*Work instruction*:
How many lines in the rows below contain the string "Control"? Case counts, so reply with the number alone.

=-=-=-=-=

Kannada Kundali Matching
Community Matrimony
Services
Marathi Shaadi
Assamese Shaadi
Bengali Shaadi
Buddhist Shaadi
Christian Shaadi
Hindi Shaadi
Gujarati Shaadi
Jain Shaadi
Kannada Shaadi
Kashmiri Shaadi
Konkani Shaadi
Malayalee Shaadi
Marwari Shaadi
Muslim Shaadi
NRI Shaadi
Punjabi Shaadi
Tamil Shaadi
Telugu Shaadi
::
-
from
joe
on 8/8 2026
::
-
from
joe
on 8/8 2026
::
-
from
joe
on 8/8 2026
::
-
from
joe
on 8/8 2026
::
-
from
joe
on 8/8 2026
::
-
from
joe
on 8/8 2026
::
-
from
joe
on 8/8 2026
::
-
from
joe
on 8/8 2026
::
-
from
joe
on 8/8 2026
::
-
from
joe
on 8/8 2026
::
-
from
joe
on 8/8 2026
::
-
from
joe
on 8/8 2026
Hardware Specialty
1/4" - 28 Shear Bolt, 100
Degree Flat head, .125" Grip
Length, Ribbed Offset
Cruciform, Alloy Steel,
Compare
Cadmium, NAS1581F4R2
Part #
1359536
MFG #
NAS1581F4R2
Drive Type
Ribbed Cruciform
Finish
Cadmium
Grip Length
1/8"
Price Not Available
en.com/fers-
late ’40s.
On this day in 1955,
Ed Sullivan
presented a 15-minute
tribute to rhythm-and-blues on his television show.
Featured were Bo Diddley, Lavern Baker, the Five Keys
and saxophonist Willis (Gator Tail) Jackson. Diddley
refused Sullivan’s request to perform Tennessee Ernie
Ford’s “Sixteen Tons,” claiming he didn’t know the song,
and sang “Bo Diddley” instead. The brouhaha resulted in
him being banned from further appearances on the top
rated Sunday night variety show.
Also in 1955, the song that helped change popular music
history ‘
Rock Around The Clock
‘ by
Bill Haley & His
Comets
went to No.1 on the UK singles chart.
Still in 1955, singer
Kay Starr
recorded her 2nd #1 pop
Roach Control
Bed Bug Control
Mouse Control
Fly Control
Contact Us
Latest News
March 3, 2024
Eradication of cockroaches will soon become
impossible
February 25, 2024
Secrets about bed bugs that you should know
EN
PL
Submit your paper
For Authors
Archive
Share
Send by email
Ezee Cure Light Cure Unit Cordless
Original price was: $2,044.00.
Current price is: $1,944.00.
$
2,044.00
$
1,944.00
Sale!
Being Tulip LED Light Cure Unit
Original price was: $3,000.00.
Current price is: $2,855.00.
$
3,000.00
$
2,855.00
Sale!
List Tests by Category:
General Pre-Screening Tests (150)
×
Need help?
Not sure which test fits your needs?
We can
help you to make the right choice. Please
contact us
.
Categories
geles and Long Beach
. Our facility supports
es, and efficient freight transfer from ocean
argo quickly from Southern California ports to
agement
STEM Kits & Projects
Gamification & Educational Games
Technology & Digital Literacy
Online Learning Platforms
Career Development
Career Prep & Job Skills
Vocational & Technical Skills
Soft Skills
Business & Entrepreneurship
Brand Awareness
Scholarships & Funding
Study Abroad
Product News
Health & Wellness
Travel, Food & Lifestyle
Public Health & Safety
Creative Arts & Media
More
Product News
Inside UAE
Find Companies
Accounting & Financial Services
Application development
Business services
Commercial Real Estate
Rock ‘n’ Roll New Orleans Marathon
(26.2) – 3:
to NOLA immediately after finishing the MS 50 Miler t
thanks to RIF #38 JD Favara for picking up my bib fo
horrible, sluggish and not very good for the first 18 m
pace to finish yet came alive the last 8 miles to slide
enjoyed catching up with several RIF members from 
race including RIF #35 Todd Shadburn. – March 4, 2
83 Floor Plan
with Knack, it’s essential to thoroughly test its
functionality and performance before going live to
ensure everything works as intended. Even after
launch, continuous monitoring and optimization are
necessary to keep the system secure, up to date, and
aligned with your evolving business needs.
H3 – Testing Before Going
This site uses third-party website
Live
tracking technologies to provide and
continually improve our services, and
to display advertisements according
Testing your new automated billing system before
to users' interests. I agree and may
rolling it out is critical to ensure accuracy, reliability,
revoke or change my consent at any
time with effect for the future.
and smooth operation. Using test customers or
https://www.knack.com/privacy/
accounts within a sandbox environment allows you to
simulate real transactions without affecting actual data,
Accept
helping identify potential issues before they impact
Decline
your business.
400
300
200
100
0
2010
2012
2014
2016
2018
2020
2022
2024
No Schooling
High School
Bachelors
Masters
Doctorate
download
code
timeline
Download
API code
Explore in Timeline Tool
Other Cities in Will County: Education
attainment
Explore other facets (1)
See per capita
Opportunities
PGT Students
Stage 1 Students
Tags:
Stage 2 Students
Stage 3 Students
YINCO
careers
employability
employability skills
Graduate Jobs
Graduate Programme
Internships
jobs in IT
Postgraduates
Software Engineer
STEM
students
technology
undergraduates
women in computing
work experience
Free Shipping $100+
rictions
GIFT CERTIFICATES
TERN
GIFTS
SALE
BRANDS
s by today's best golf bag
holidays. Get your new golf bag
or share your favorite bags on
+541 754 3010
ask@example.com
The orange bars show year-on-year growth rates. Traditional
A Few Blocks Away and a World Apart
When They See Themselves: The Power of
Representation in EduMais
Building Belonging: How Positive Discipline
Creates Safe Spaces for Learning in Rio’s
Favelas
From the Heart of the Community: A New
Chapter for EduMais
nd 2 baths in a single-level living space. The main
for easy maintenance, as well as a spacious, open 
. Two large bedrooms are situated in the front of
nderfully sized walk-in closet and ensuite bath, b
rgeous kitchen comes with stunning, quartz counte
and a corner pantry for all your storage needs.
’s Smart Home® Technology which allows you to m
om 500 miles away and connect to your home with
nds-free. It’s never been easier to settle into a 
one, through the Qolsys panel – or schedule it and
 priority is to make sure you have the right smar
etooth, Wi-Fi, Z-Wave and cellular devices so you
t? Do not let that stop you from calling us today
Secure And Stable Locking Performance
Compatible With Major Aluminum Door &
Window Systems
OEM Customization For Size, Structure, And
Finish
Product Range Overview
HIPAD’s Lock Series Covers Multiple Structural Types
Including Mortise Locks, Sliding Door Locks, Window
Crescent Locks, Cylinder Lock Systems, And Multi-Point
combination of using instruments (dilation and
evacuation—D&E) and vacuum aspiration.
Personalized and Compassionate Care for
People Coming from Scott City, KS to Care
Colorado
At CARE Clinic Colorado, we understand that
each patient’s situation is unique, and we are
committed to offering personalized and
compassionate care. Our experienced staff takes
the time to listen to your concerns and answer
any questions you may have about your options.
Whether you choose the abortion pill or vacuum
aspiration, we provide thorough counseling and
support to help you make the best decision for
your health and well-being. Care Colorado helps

=-=-=-=-=

*Output*:
4